EXTRAIT:
Il existe dans Notre Passé une ressource fossilisée qui ne demande qu’à croître, une branche particulière qui, pour nous, soutient l’amour de la vie.
Parfois la vie produit des coupes sévères, des arrêts drastiques qui nous amènent à croire que la vie nous a quittés, emportant avec elle joie et confiance, légèreté et bonté. Cette ramure vivante devient comme figée, déracinée ou décapitée.
Ce qui reste est le souvenir du bonheur perdu qui avec le temps se fixe dans une image. Dans cette image se concentre à la fois le bonheur et la perte, la joie et la douleur. Quelque chose en nous ne comprend pas. Nous sommes comme arrêté(e)s net, vidé(e)s de notre substance.
Cette image devient un repère dans le temps qui raconte notre histoire et ce repère crée le blocage impossible à franchir..
Il faut savoir regarder où la vie s’est pétrifiée et repartir de là pour lui donner l’autorisation de donner vie à nouveau. Il ne s’agit pas tant de retrouver la branche pour en faire une bouture, que de créer les conditions de son dégel. Parce que la vie est là, attendant que notre volonté donne à la sève le droit d’à nouveau circuler.

TRAVAIL DEMANDÉ: Pouvez-vous recopier fidèlement le passage de l'extrait qui commence aux mots « Ce qui reste » et s'arrête après « d’à nouveau circuler. » ?

DONNÉES FOURNIES:
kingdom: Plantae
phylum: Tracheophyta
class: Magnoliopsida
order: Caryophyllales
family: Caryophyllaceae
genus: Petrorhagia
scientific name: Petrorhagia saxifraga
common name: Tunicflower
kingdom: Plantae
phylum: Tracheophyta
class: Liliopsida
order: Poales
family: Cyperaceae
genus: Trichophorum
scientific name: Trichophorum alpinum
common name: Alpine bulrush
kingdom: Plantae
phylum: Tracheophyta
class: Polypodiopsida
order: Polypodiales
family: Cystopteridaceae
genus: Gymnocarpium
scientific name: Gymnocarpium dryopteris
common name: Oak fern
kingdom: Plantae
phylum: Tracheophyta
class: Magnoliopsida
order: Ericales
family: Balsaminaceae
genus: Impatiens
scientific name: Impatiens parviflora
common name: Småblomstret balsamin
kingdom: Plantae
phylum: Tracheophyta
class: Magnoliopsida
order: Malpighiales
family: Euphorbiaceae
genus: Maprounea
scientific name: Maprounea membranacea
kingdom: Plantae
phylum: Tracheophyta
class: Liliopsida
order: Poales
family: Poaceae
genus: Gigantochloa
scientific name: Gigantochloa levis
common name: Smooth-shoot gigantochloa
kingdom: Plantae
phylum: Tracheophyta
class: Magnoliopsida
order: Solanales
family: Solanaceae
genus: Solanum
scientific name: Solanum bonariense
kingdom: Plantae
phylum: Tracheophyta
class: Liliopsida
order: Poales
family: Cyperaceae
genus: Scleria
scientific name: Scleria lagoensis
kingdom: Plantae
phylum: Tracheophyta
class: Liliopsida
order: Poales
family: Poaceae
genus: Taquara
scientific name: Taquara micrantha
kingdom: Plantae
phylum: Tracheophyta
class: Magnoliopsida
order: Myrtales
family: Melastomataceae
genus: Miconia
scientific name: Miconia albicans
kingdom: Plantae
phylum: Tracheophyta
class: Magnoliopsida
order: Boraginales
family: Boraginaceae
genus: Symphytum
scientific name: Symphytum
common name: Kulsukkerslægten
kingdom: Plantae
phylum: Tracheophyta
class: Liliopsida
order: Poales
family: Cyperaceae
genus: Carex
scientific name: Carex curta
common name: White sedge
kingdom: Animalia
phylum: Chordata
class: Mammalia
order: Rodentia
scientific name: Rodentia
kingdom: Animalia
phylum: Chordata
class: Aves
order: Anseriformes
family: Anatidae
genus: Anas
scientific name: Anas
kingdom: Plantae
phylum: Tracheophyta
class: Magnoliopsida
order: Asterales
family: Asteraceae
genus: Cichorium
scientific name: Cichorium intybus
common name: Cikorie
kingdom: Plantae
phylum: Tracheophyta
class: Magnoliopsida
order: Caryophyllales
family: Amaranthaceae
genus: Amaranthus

RÉSULTAT OBTENU:
Ce qui reste est le souvenir du bonheur perdu qui avec le temps se fixe dans une image. Dans cette image se concentre à la fois le bonheur et la perte, la joie et la douleur. Quelque chose en nous ne comprend pas. Nous sommes comme arrêté(e)s net, vidé(e)s de notre substance.
Cette image devient un repère dans le temps qui raconte notre histoire et ce repère crée le blocage impossible à franchir..
Il faut savoir regarder où la vie s’est pétrifiée et repartir de là pour lui donner l’autorisation de donner vie à nouveau. Il ne s’agit pas tant de retrouver la branche pour en faire une bouture, que de créer les conditions de son dégel. Parce que la vie est là, attendant que notre volonté donne à la sève le droit d’à nouveau circuler.